The name might be unfamiliar to some. On the eastern side of Capitol Hill, the neighborhood embodies a trapezoid, bounded north-to-south by East Aloha and Madison streets and west-to-east by 19th and 23rd avenues. Its outskirts include business strips and high-profile hubs of health care (Kaiser Permanente, formerly Group Health), religion and education (St. Joseph Catholic Church and School, Holy Names Academy).
In the glen at its core lies a playground, the initial acreage for which came to the city in 1906 from namesake Mary M. Miller, whose descendants became major local landowners and conservation philanthropists. Next door is Edmund Meany Middle School, named for the University of Washington historian.

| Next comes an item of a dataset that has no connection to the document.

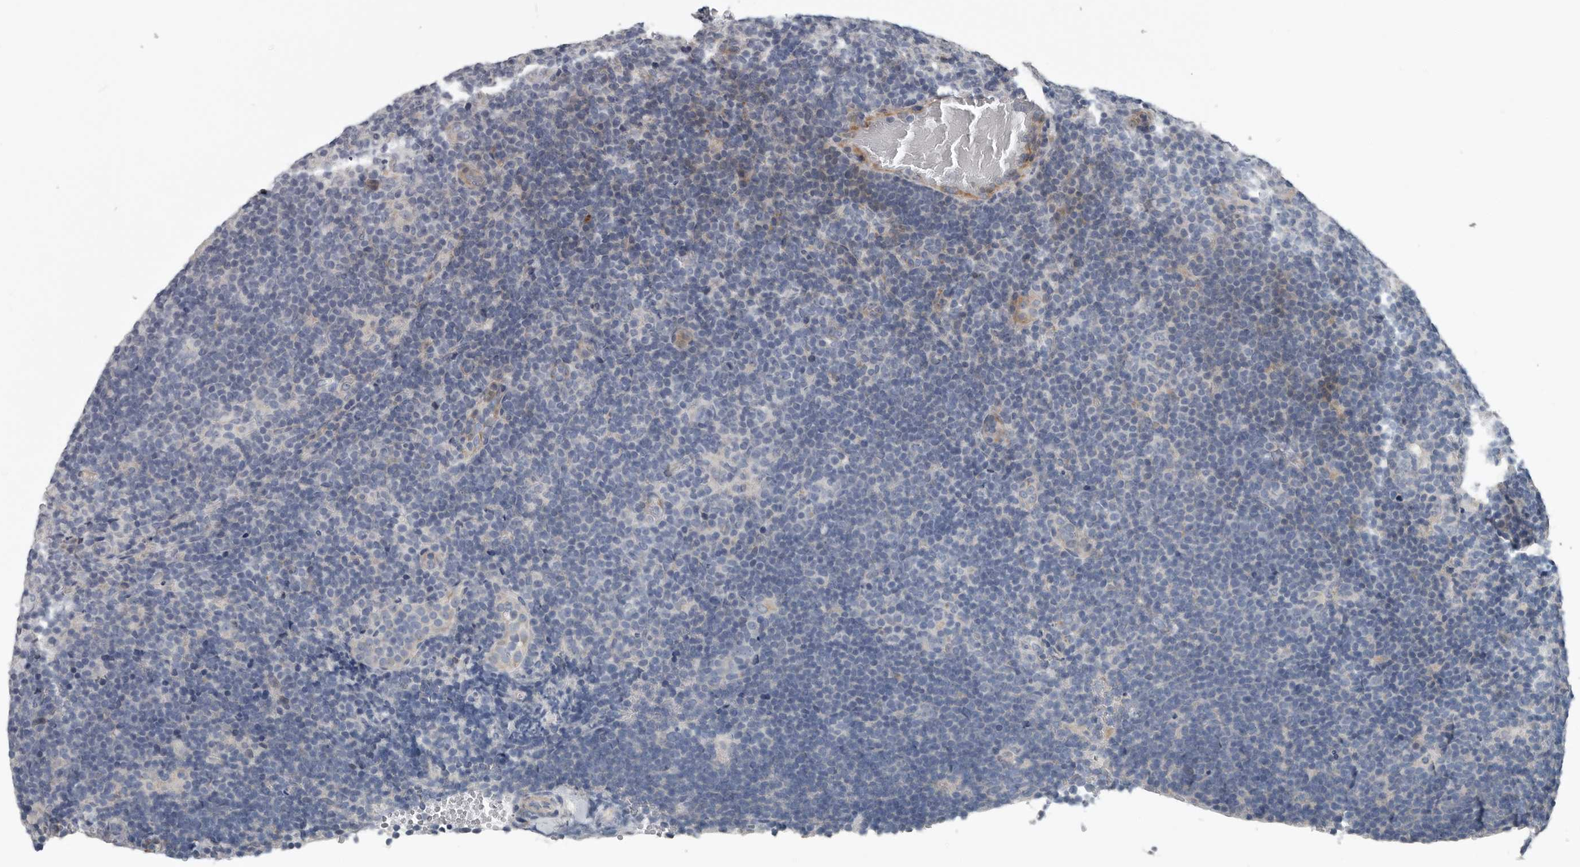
{"staining": {"intensity": "negative", "quantity": "none", "location": "none"}, "tissue": "lymphoma", "cell_type": "Tumor cells", "image_type": "cancer", "snomed": [{"axis": "morphology", "description": "Hodgkin's disease, NOS"}, {"axis": "topography", "description": "Lymph node"}], "caption": "A histopathology image of lymphoma stained for a protein reveals no brown staining in tumor cells.", "gene": "DPY19L4", "patient": {"sex": "female", "age": 57}}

In our “Then” photo, taken May 2, 1955, looking west to the Capitol Hill crest, at right we see land recently cleared to augment the park before construction of a nearby community center. Sparse trees punctuate clusters of homes. In the distant center, the John/Thomas street arterial rises to pass a two-story brick building on 19th Avenue that nearly four decades later gained national fame.
Fronted by a communal courtyard, the Coryell Court Apartments, built in 1928, hosted Matt Dillon, Bridget Fonda and other actors playing 20-something love-seekers in Cameron Crowe’s 1992 film “Singles.” While the film widened Seattle’s reputation for grunge music, it also is known for a breathtaking visual finale. Shot from a helicopter, it starts tight on the Coryell building and pulls up to reveal the neighborhood and city.
Nearly 30 years hence, encased by the heavy foliage of mature trees, Miller Park is a mix of single- and multifamily housing. Its residents have reckoned with drug dealing, broadcast towers and today’s influx of transient tents in the park.
Such topics drew Andrew Taylor into the role of nerve center. The now-retired Fred Hutch scientist has lived in the house at the left edge of our “Then” photo since 1983. Known as the neighborhood’s informal mayor, he launched its newsletter (later a blog) in 1990.
For family reasons, he will move 5 miles north this fall, but despite the challenges of his eclectic soon-to-be former neighborhood, he cheerfully salutes it.
“It’s a quiet, modest oasis,” he says. “It’s ethnically and economically diverse, close to everything, with much activity but still peaceful enough for quiet contemplation.” In other words, an apt model for our time.